I was working on a forum component for a bigger project and considered adding in a hellban feature where a mod may prevent a user's posts from being viewed by anyone but that user. This basically enforces the "don't feed the troll" rule, forcing everyone to ignore the troublemaker. Meanwhile the troublemaker likely becomes bored as he doesn't succeed in getting a rise out of anyone and hopefully moves on.
My first thought was to add in a "hellbanned" column in a post table, and create a "hellbanend" table. A hellbanned user would have their user_id added as a record to the hellbanned table, and henceforth all their future posts would have their hellbanned column set to true.
So a query showing all a topic's posts would simply show all posts where 'hellbanned = False'. And, a post operation would check if the user was in the hellban table, and if so, set the post's 'hellbanned' column to True.
I can't help but thinking there is a better way to do this; I'd really appreciate some suggestions.
Hellbanning exists at the level of the user, not individual posts, so you don't have to keep the flag at the level of the posts table at all - in fact, doing that would open you to data inconsistencies (e.g. an application bug may lead to an "incompletely" hellbanned user).
Instead, put hellbanned user ID to a separate table (and if your DBMS supports it: cluster it to avoid "unnecessary" table heap)...
CREATE TABLE HELLBANNED_USER (
USER_ID INT PRIMARY KEY,
FOREIGN KEY (USER_ID) REFERENCES USER (USER_ID)
)
...and when the time comes to exclude the hellbanned user's posts, do it similarly to this:
SELECT * FROM POST
WHERE USER_ID NOT IN (
SELECT USER_ID FROM HELLBANNED_USER
)
This should perform nicely due to the index on HELLBANNED_USER.USER_ID.
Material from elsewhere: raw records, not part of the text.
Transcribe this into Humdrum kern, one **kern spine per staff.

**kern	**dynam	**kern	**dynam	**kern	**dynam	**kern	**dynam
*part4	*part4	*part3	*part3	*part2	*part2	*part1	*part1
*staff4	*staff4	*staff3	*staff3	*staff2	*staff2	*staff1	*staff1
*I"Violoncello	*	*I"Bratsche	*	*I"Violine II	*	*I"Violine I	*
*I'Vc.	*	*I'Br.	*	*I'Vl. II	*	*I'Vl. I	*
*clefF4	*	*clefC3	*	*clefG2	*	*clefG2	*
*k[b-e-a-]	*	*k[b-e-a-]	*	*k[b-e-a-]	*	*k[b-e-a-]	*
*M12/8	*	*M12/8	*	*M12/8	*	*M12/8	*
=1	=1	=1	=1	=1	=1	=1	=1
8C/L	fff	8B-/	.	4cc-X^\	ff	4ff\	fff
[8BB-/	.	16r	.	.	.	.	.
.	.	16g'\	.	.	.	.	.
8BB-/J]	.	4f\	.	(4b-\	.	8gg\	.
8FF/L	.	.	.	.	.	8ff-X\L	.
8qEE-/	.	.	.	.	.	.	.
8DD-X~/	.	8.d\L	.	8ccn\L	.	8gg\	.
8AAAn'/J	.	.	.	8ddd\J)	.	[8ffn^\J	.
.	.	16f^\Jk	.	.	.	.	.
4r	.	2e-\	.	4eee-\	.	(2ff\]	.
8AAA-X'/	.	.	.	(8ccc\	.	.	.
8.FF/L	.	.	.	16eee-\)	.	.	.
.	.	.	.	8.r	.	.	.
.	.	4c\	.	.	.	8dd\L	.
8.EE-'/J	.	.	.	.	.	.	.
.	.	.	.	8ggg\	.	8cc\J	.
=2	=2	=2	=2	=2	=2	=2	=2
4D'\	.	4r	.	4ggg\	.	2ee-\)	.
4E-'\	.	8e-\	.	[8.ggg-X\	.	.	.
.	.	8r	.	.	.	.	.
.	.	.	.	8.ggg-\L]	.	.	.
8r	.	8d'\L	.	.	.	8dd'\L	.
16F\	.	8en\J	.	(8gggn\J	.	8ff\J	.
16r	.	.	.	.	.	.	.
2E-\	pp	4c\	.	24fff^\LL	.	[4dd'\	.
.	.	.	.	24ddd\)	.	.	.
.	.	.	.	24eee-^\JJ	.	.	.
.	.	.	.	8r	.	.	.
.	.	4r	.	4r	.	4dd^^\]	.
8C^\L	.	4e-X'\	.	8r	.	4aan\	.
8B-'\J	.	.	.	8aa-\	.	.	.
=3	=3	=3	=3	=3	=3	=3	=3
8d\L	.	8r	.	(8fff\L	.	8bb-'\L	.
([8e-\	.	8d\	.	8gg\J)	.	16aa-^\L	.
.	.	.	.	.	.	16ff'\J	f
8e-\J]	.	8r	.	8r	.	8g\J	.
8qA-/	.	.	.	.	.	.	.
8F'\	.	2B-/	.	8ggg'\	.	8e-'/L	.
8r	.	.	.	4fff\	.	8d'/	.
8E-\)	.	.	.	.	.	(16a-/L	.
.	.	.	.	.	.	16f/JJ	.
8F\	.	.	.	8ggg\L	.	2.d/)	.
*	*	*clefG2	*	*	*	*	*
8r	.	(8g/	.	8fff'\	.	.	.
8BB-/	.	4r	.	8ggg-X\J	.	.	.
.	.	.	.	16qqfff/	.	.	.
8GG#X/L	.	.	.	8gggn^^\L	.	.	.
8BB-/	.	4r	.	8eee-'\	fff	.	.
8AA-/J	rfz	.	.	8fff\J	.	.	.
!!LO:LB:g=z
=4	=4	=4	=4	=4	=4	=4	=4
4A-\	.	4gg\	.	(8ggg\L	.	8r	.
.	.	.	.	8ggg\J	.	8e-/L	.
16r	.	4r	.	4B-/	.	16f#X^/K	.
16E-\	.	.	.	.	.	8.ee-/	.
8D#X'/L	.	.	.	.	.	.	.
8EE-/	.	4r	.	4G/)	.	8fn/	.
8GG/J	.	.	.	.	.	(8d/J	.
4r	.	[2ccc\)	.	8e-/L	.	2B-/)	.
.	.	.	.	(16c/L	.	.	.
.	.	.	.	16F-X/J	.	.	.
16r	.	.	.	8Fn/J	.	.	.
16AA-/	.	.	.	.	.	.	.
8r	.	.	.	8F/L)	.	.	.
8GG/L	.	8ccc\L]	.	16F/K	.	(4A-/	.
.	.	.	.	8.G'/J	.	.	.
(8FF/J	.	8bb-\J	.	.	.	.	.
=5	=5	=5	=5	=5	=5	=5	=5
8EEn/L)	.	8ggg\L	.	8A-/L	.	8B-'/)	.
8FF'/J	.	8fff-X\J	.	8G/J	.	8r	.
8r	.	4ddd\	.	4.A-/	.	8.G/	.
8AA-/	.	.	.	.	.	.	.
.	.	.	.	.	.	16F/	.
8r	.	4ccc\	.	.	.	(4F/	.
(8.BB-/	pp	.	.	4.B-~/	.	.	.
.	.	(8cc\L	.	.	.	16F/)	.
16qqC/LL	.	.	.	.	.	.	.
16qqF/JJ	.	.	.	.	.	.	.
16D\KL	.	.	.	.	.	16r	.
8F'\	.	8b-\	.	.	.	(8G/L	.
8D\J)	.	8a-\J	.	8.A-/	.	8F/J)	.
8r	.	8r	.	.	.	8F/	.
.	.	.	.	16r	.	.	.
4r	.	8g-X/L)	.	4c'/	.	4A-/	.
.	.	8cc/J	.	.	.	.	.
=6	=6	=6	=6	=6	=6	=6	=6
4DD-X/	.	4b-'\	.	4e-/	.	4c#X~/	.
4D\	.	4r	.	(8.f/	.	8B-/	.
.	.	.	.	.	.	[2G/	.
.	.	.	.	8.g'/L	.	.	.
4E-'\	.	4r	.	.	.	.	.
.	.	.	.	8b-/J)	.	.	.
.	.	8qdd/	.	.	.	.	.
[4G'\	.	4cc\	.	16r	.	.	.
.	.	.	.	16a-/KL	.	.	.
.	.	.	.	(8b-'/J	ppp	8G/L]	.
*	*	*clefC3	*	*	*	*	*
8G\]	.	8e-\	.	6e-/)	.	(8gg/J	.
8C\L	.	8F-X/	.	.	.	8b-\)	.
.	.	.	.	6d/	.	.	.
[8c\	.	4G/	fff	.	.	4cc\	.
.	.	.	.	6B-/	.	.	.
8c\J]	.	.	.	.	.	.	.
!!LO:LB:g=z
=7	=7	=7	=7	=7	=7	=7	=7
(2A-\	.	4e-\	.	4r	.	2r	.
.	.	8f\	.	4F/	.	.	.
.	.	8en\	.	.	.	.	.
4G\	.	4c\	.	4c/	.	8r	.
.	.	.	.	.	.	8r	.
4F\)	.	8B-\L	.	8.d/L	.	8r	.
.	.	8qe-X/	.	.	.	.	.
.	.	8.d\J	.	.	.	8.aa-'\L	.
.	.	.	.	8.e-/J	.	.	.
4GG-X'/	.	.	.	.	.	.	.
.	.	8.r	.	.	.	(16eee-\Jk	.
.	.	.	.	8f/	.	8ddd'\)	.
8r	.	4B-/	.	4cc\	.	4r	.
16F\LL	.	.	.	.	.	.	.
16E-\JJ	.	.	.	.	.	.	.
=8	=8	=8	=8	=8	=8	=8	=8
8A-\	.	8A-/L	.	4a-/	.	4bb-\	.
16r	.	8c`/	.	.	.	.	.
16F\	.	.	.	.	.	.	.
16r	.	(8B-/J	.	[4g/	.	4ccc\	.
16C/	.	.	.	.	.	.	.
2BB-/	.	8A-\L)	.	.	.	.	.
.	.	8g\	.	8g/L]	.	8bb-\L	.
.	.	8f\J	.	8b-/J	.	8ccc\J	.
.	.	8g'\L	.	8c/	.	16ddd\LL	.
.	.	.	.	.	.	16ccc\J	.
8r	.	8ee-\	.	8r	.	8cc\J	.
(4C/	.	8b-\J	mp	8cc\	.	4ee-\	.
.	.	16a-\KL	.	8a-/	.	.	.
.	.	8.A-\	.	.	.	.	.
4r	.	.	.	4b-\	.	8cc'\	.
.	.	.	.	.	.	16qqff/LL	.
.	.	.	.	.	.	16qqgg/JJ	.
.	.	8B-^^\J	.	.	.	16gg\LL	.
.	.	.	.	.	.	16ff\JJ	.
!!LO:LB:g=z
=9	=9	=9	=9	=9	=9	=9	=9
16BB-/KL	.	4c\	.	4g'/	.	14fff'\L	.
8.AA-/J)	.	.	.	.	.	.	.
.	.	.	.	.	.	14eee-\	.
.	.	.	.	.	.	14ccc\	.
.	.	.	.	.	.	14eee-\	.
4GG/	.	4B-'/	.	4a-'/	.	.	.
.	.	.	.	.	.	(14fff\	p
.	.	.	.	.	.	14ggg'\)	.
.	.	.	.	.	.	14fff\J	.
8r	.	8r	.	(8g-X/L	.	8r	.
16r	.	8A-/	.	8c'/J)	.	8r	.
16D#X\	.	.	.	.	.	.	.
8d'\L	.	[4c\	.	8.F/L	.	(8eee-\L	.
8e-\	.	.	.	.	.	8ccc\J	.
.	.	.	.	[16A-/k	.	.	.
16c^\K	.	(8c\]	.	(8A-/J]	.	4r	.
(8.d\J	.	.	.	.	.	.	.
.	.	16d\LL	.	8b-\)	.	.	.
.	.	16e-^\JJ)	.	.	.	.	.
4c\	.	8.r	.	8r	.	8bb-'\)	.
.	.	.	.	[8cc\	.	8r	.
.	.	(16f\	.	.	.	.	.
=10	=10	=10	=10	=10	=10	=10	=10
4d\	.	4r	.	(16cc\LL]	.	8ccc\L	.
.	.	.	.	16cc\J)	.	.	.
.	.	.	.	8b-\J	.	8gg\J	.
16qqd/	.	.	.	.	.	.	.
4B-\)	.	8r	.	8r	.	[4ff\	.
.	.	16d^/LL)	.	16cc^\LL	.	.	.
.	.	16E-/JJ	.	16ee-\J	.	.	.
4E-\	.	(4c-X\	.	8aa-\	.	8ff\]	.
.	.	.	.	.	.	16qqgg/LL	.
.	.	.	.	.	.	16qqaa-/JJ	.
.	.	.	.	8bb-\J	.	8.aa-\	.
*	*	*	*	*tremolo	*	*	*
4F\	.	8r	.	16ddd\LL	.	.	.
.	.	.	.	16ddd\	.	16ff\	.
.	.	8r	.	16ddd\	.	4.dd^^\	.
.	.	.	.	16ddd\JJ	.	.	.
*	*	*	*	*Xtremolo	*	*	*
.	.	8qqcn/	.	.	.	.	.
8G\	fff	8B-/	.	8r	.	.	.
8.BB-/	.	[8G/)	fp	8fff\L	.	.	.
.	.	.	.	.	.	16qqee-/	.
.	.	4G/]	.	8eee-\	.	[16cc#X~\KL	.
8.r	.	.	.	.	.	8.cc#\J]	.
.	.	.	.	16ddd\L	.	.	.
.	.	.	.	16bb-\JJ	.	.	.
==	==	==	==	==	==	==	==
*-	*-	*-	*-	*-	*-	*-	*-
The hellbanned users are still in the regular USER table, so everything else can keep working for them without significant changes to your code.
Obviously, once the user is hellbanned above, all of its posts (even those that were made before hellbanning) would become invisible. If you don't want that, add a HELLBANNED_DATE field to the hellbanned table and then hide the posts after the hellbanning similarly to...
SELECT * FROM POST
WHERE NOT EXISTS (
SELECT * FROM HELLBANNED_USER
WHERE POST.USER_ID = HELLBANNED_USER.USER_ID
AND POST_DATE >= HELLBANNED_DATE
)
Alternatively, you could just keep the HELLBANNED flag (and/or HELLBANNED_DATE) in the USER table, but you'd need to be careful to index it properly for good performance.
This might actually be a better solution than the HELLBANNED_USER, if you need to JOIN with the USER anyway (to display additional user information for each post), so the flag is readily reachable without doing the additional search through the HELLBANNED_USER table.